Anyone who knows me will tell you I’m not one to seek out a physical challenge.
For me, the plank is something pirates used in days gone by and dips are something my wife and I put out when friends come over.
Now all that has changed…
I have a pair of walking boots, an app on my phone which counts my steps and last week I attended my first pilates class. Why? Because the unthinkable has happened and I have volunteered to take part in Camp Simcha’s second ever overseas challenge, The Coastal Freedom Trail.
From July 16-21, I will be joining other Camp Simcha fundraisers to walk the 72km route across the Pyrenees, travelled by men, women and children attempting the flee the Nazis during World War Two.
Over the last 12 years as Chief Executive of Camp Simcha, I have supported, thanked and applauded the hundreds of people who have undertaken physical challenges to raise money for our work supporting families coping with serious childhood illness.
I have never undertaken one myself but this challenge struck a chord with me. It was the escape route my wife’s father successfully took, aged just 14 in 1942. Sadly, my father-in-law passed away three years ago, but his bravery and endurance in the most extreme and gravest of circumstances has inspired me to do this challenge in his memory.
It seems fitting that it will raise money to support Camp Simcha families who also endure so much and inspire us all with their bravery in the toughest of circumstances.
My father-in-law Joseph Sagal was born to Polish parents, in Cologne in 1928. In October 1938 when the Germans were expelling all the Polish Jews, Joseph’s father, under the guise of doing business in Paris, put Joseph and his older brother Max on his passport and got the boys out. Their mother was left behind, unable to join them for another four years.
After four years in Paris, as life there became more perilous, the boys were sent to a safer place in Moissac with the French Jewish scouts. It was here that Joseph had his bar mitzvah without his parents – Max taught him how to lein.
After Joseph and Max’s mother had made it to France, the family moved to Luchon in the Pyrenees, where they lived for about a year. Joseph told us he had given a bottle of wine to the Commandant who lived on the first floor of their apartment building and it was this same Commandant, who, one night, warned Joseph’s parents that they had to leave France immediately. The next morning would be too late.
With a group of ten people and a guide they left that night to walk over the Pyrenees to Spain – a similar route that I will be taking in July.

WORK TO BE COMPLETED –
Reproduce everything in the Pyrenees trek post from "My father-in-law Joseph" down to "another four years.". Rely on the Pyrenees trek post alone.

DATA –
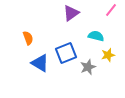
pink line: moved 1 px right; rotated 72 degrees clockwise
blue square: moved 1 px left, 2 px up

OUTPUT FOR THIS TASK –
My father-in-law Joseph Sagal was born to Polish parents, in Cologne in 1928. In October 1938 when the Germans were expelling all the Polish Jews, Joseph’s father, under the guise of doing business in Paris, put Joseph and his older brother Max on his passport and got the boys out. Their mother was left behind, unable to join them for another four years.